You will hunt me, you will condemn me, set the dogs on me, because it's what needs to happen, because sometimes truth is not good enough, sometime people deserves more, sometimes people deserve to have their faith rewarded.
-- The Batman, The Dark Knight

Frankly speaking, before watching the movie, I was so attracted to the Joker, partly because of his taglines: "why so serious" and "madness is like gravity, all it needs is a little push". At the beginning of the movie, his murderous grin, freakish gaze and demonic voice pulls me in at once. As the movie progress, the war between the Batman and the Joker unfolds the ambivalence within the Batman, and that's what in the end fascinates me the most, and what makes the movie a masterpiece of our time.

Seeing his beloved Rachael being attracted to the new district attorney Harvey, Bruce/the Batman showed his principle, still aligning himself with Harvey in prosecuting Gotham criminals. Without any melodrama, the moment of choice came when he has to choose who to save, Rachael or Harvey. He went for, without any hesitation, Rachael (even though he eventually saved Harvey because of Joker's scheme). His choice reminds me of Neo's choice in Matrix, when he has to choose either to save Trinity or the last human city Zion.

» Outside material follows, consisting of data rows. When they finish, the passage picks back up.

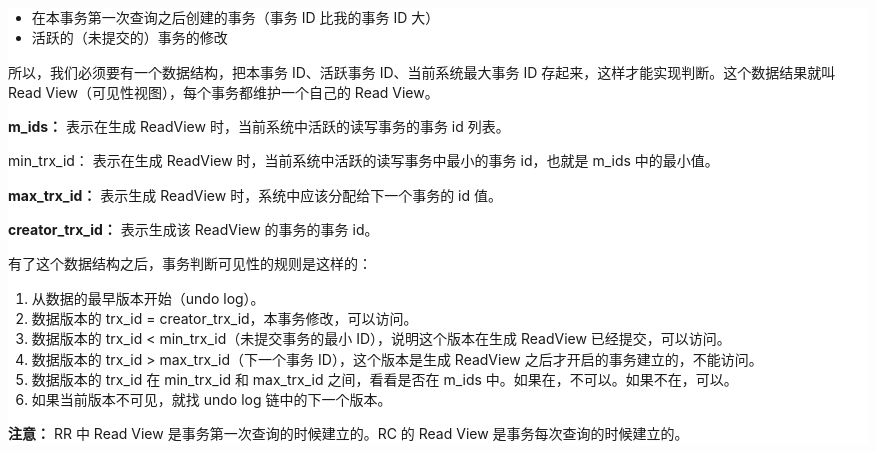 - 在本事务第一次查询之后创建的事务（事务 ID 比我的事务 ID 大）
- 活跃的（未提交的）事务的修改

所以，我们必须要有一个数据结构，把本事务 ID、活跃事务 ID、当前系统最大事务 ID 存起来，这样才能实现判断。这个数据结果就叫 Read View（可见性视图），每个事务都维护一个自己的 Read View。

**m_ids：** 表示在生成 ReadView 时，当前系统中活跃的读写事务的事务 id 列表。

min_trx_id： 表示在生成 ReadView 时，当前系统中活跃的读写事务中最小的事务 id，也就是 m_ids 中的最小值。

**max_trx_id：** 表示生成 ReadView 时，系统中应该分配给下一个事务的 id 值。

**creator_trx_id：** 表示生成该 ReadView 的事务的事务 id。

有了这个数据结构之后，事务判断可见性的规则是这样的：

1. 从数据的最早版本开始（undo log）。
2. 数据版本的 trx_id = creator_trx_id，本事务修改，可以访问。
3. 数据版本的 trx_id < min_trx_id（未提交事务的最小 ID），说明这个版本在生成 ReadView 已经提交，可以访问。
4. 数据版本的 trx_id > max_trx_id（下一个事务 ID），这个版本是生成 ReadView 之后才开启的事务建立的，不能访问。
5. 数据版本的 trx_id 在 min_trx_id 和 max_trx_id 之间，看看是否在 m_ids 中。如果在，不可以。如果不在，可以。
6. 如果当前版本不可见，就找 undo log 链中的下一个版本。

**注意：** RR 中 Read View 是事务第一次查询的时候建立的。RC 的 Read View 是事务每次查询的时候建立的。
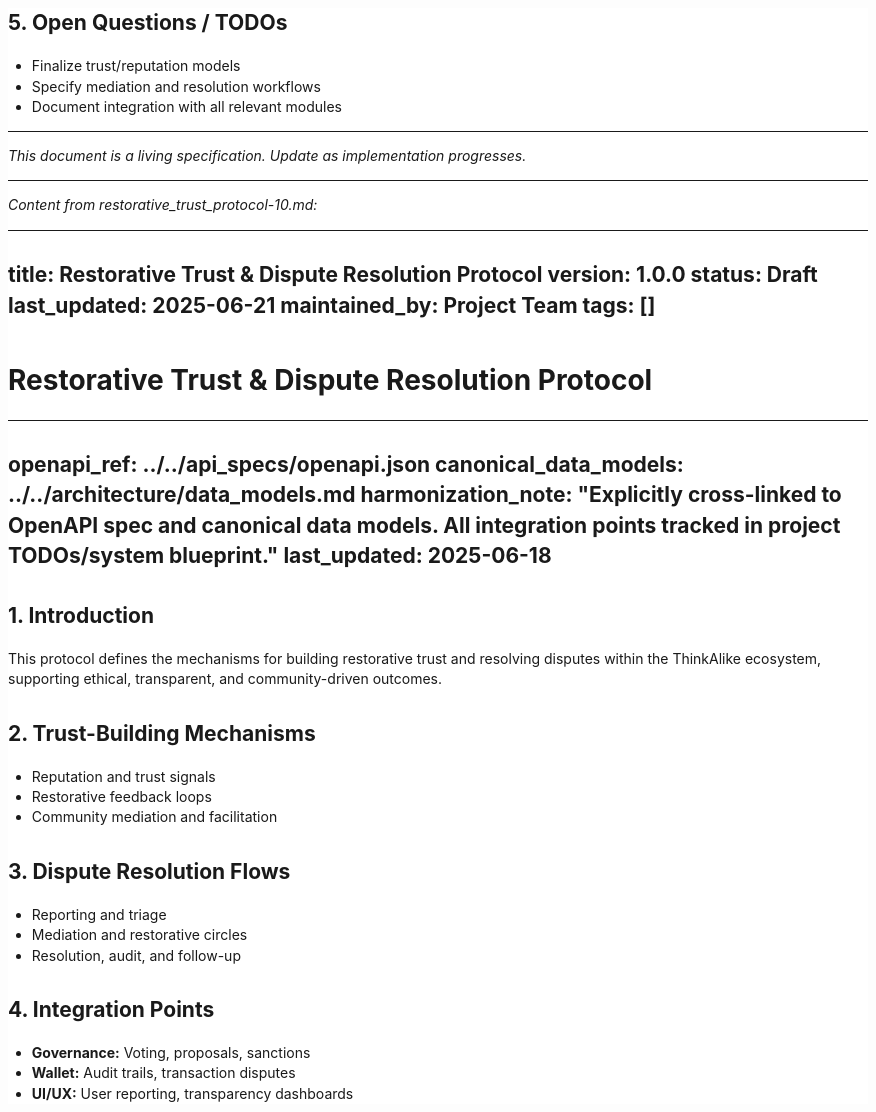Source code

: ## 5. Open Questions / TODOs
- Finalize trust/reputation models
- Specify mediation and resolution workflows
- Document integration with all relevant modules

---
*This document is a living specification. Update as implementation progresses.*


---

*Content from restorative_trust_protocol-10.md:*


---
title: Restorative Trust & Dispute Resolution Protocol
version: 1.0.0
status: Draft
last_updated: 2025-06-21
maintained_by: Project Team
tags: []
---

# Restorative Trust & Dispute Resolution Protocol

---
openapi_ref: ../../api_specs/openapi.json
canonical_data_models: ../../architecture/data_models.md
harmonization_note: "Explicitly cross-linked to OpenAPI spec and canonical data models. All integration points tracked in project TODOs/system blueprint."
last_updated: 2025-06-18
---

## 1. Introduction
This protocol defines the mechanisms for building restorative trust and resolving disputes within the ThinkAlike ecosystem, supporting ethical, transparent, and community-driven outcomes.

## 2. Trust-Building Mechanisms
- Reputation and trust signals
- Restorative feedback loops
- Community mediation and facilitation

## 3. Dispute Resolution Flows
- Reporting and triage
- Mediation and restorative circles
- Resolution, audit, and follow-up

## 4. Integration Points
- **Governance:** Voting, proposals, sanctions
- **Wallet:** Audit trails, transaction disputes
- **UI/UX:** User reporting, transparency dashboards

Neo chooses Trinity. Moral dilemma poses greatest challenge to heros, who in essence are still human.

The moral dilemmas extends from inside the Batman to the prisoners and common citizens trapped on two different boats. People on each boat have to decide whether to blow up the other boat in order to save theirs. Though eventually no one died on either of the ships, it is still poignant and thought-provoking to see the common citizen going through a vote for blowing up the other boat. However when the moment of execution came, the man who reluctantly volunteered, simply cannot turn on the detonator.

I remember my teacher on Traditional Chinese philosophy once pointed out that the most fundamental and deepest moral instinct is often the right instinct, and we are not allowed to talk about it, just as the soldier on the boat initially said: "we are not going to talk about this." But because of it's so deep and sometimes unconscious, it is impossible to put such a instinct into words, let alone to have any reasoning and logic based upon it. This inability to describe our deepest nature makes us human, I think.